Designing experiences for data not people should now be an industry norm, argue MullenLowe’s Jonathan Hart and James Hollow – we can no long reason our way into strategies or creative directions when we have the simultaneous ability to empirically create insight and test our assumptions.

Using data to support what is already believed is a direct betrayal of the legacy of science that created this system that allows data to be created, captured and analysed. Integrating data into the existing process is not the answer, nor is including data as another ‘perspective’. 

As marketing organizations, we need to disrupt our own approaches by incorporating data creation at the start of the process to design and build empirical knowledge that can then be tested and continually enriched through subsequent customer interaction. When syndicated data is universally available, only proprietary information can generate category defying insight that can give a brand a competitive advantage.

Today’s most valuable brands understand this and are built through experiences that are connected, customer-centric, and refined over time using intelligence derived from empirical observation. The use of behavioural data has proven to be the strongest signal of preference, the most reliable method of identifying motivation, the clearest measure of satisfaction and the best predictor of future behaviour. When this data is created with purpose and intent, it enables radical ways of accelerating growth.

Amazon is one such brand built on empirical behavioural insight. It designed Amazon Go, a cash-free convenience store launched last year, as a lab for observing customer behaviour dynamics such as pricing, placement, layout and offers, with insights applied to its Whole Foods store network and future formats. 

Most companies lose sight of the customer’s decision-making process once they leave owned properties. US-based Progressive Insurance has recognized this, and features competitor policy and quotes on their site, allowing them to create data about which policy configurations customers ultimately choose. As this dataset also contains information about who did not choose their policies, it creates a rich dataset for predictive analytics to determine things like consideration sets, price sensitivity and the importance of individual policy features.

It is now possible to capture and analyse customer data at an increased granularity, forcing brands to move away from cohorts and focus on single customers. In addition, new technology has created the ability to orchestrate functionality and personalize content at the individual customer level across every interaction with a brand. 
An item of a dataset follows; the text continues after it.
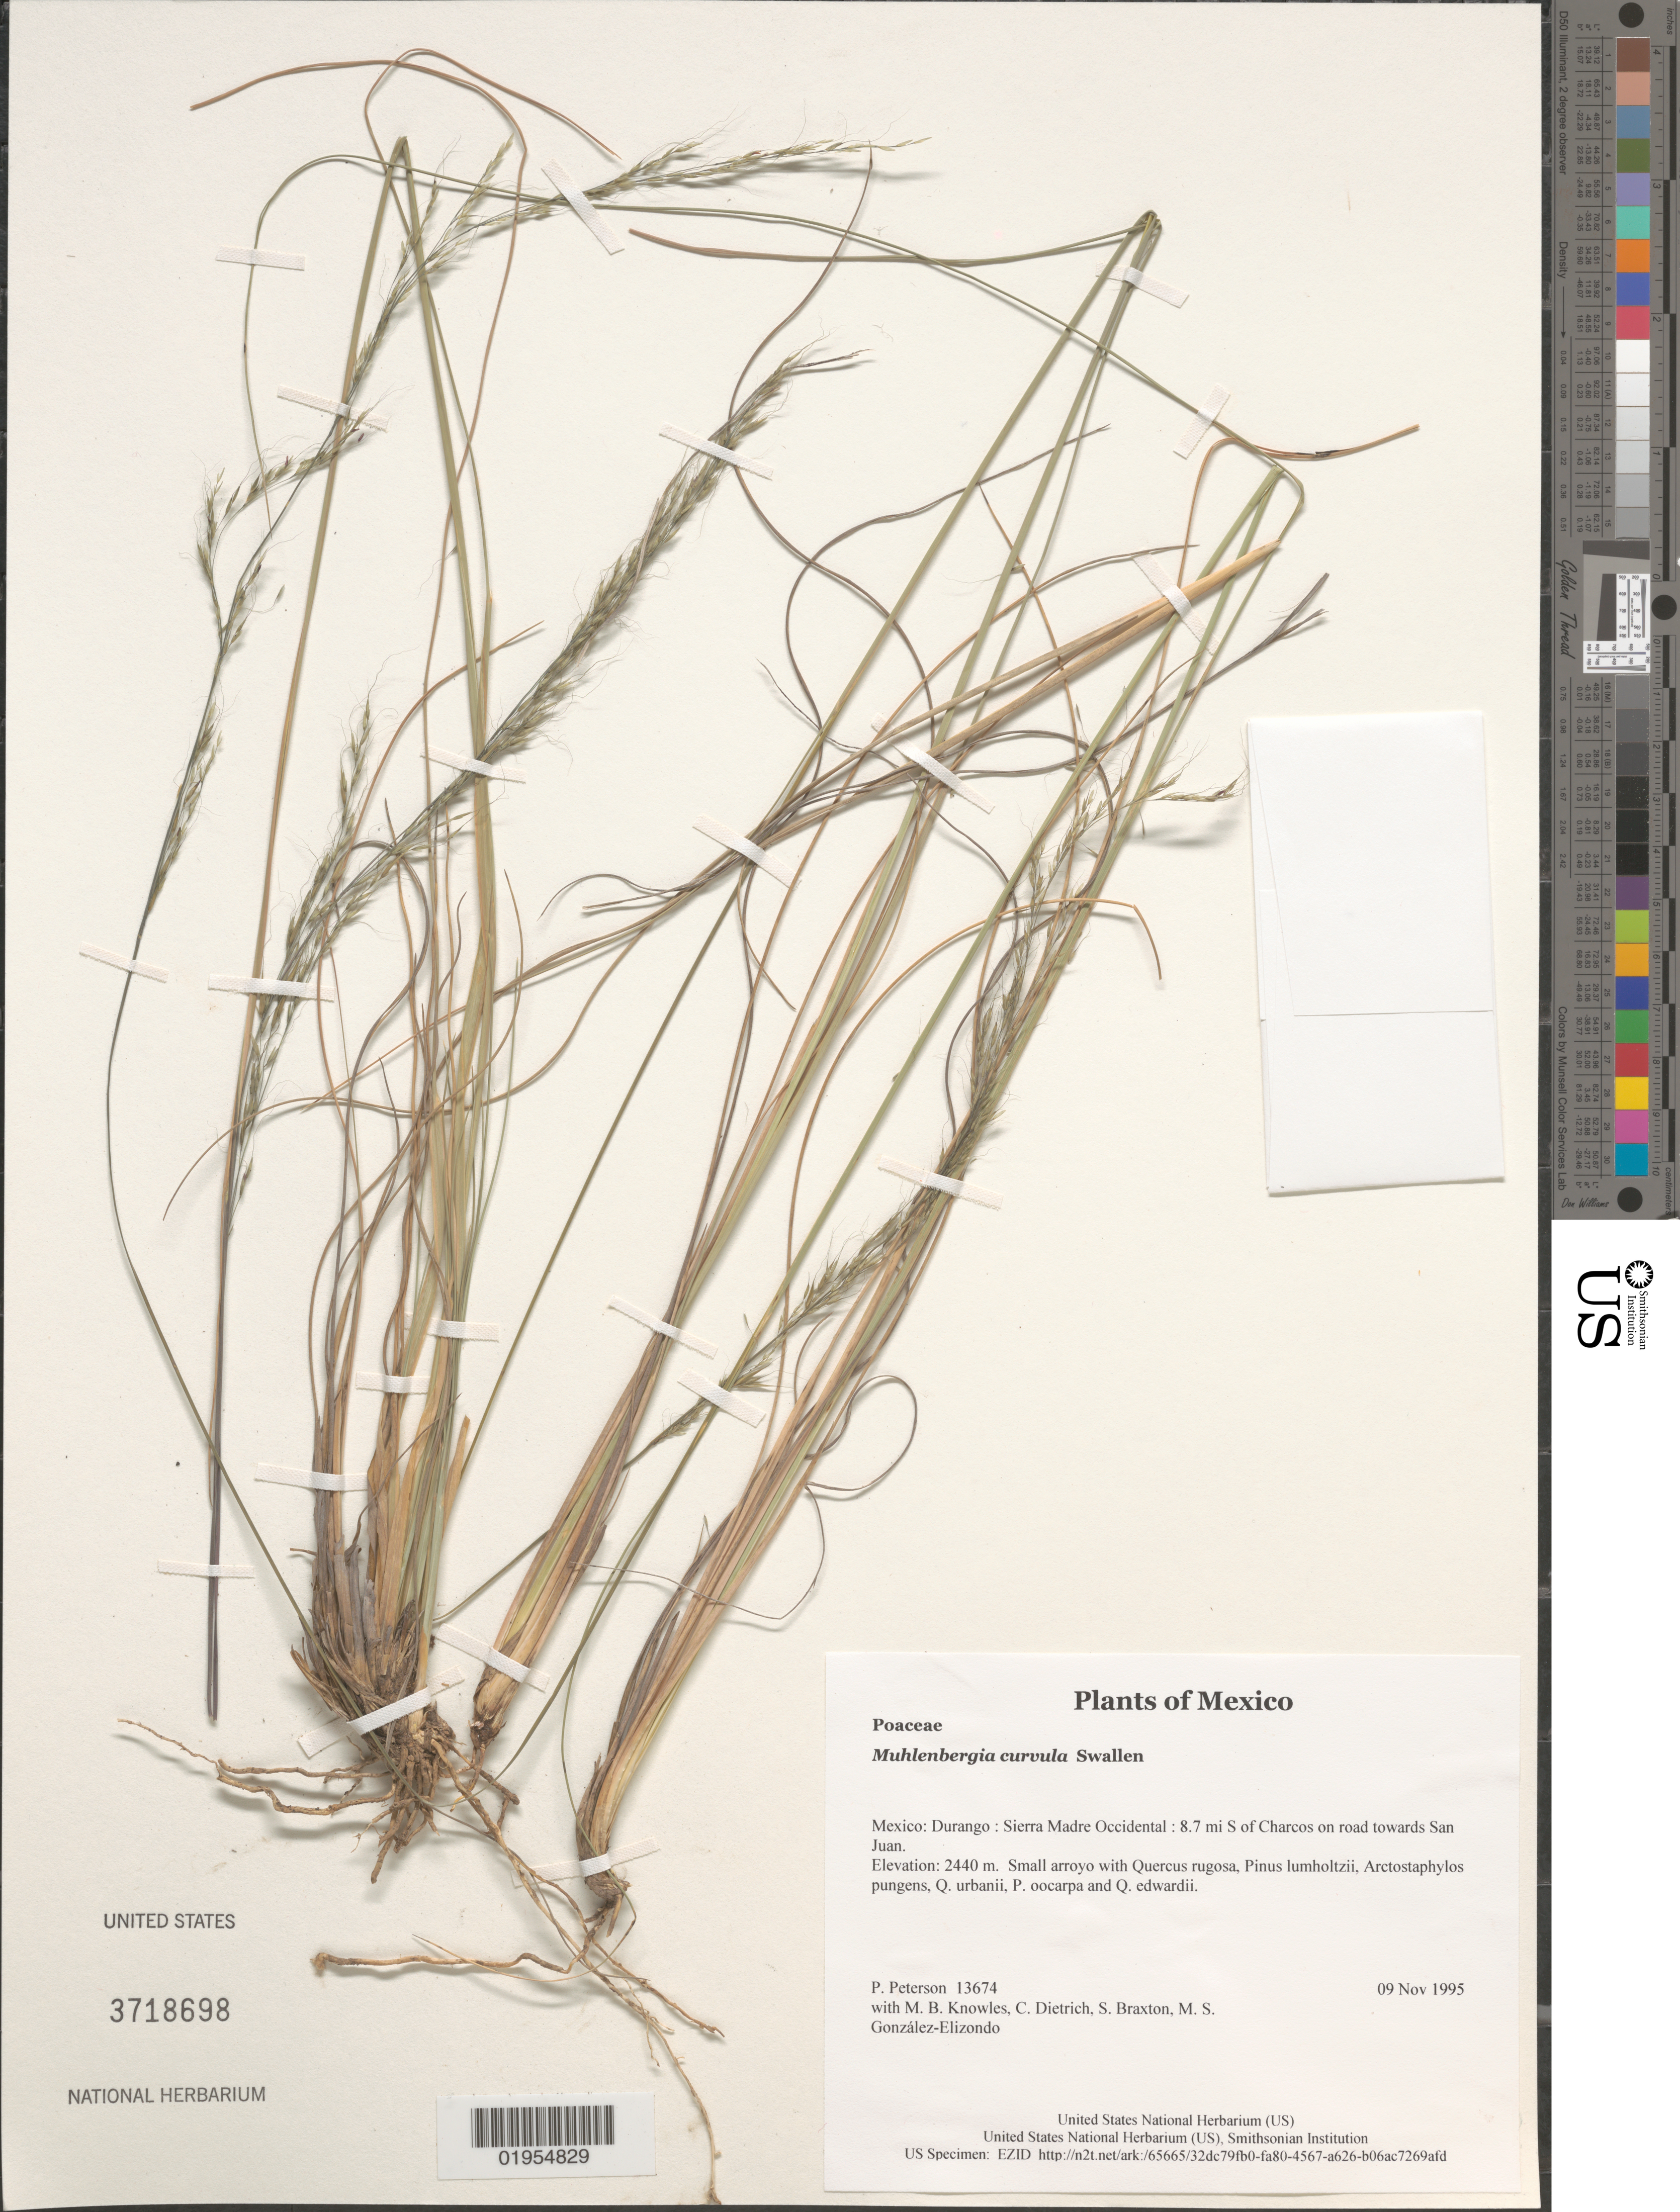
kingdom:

By focusing on ‘the customer’ not ‘customers’, data-driven disruptor brands are rapidly coming to dominate previously well protected markets, while traditional consumer goods giants have seen their business models so threatened by D2C brands that they have acquired the disruptors, as with Unilever’s acquisition of Dollar Shave Club and Edgewell Personal Care’s acquisition of Harry’s.

In APAC the rapidly evolving digital payment space is a microcosm of data-driven disruption. Even in developed markets, disruptors like Australia’s Afterpay are using sophisticated needs-based behavioural clusters to refine its service in granular ways to reflect behaviour driven by different attitudes towards credit. The brand is expanding overseas aggressively, its confidence underpinned by this proprietary insight.

Payment service Paidy, which started in Japan but already has operations in Taiwan, is based on analysis of users’ credit scores to provide frictionless payment across a wide range of merchant platforms. It is another disruptor that is now creating unique types of customer data to inform a differentiated product and marketing strategy.

If agencies want to remain relevant to data-driven brands like these then they too need to make radical changes in processes and mindsets to ensure their survival.  Agencies must organise themselves around the customer journey. This means we stop planning for campaigns, channels and platforms and start planning for content, orchestration and interactions.  

We cannot and should not rely on latent data created by platform and media activity in which we search for a proverbial ‘needle’. Nor can we advocate for grabbing any data in any way to join the big data trend, not least because data comes with costs and creates new liabilities that can be crippling. 

Instead, we need to embrace a strategic data approach that generates information about each customer, their preferences and their motivations, so that we can deliver a better brand experience to them in that moment and in the future. 

This approach, designing for data creation, may sound like it is putting the machine first and the human second, but it is in fact the one that most empowers the role of creativity and human insight. It provides a much more informed and sophisticated platform from which to make brave decisions and take bold actions.

The idea of designing for data creation may seem like a leap for many, but the first step is as simple as asking:

  • What data will this experience create that will usefully inform future decisions?
  • How will this data then be activated as part of the experience?

The answers to these questions, alongside other elements of an experience, puts experience design in lock-step with data strategy.

Secondly, an honest look at the analytical resources available may reveal the critical difference between what has long passed for “analytics” in our industry versus what is needed. The former is based on the passive practices of reporting and dashboarding fed by data generated from generic tagging exercises. The latter by the inquisitive practices of data scientists and professional analysts armed with techniques such as predictive modelling and machine learning-based clustering techniques that enables answers to questions posed at the planning phase.

So yes, the implications of this new paradigm require reform of both processes and talent strategies, but it really is the only proven route to creating superior customer experiences that will lead to sustained advantage.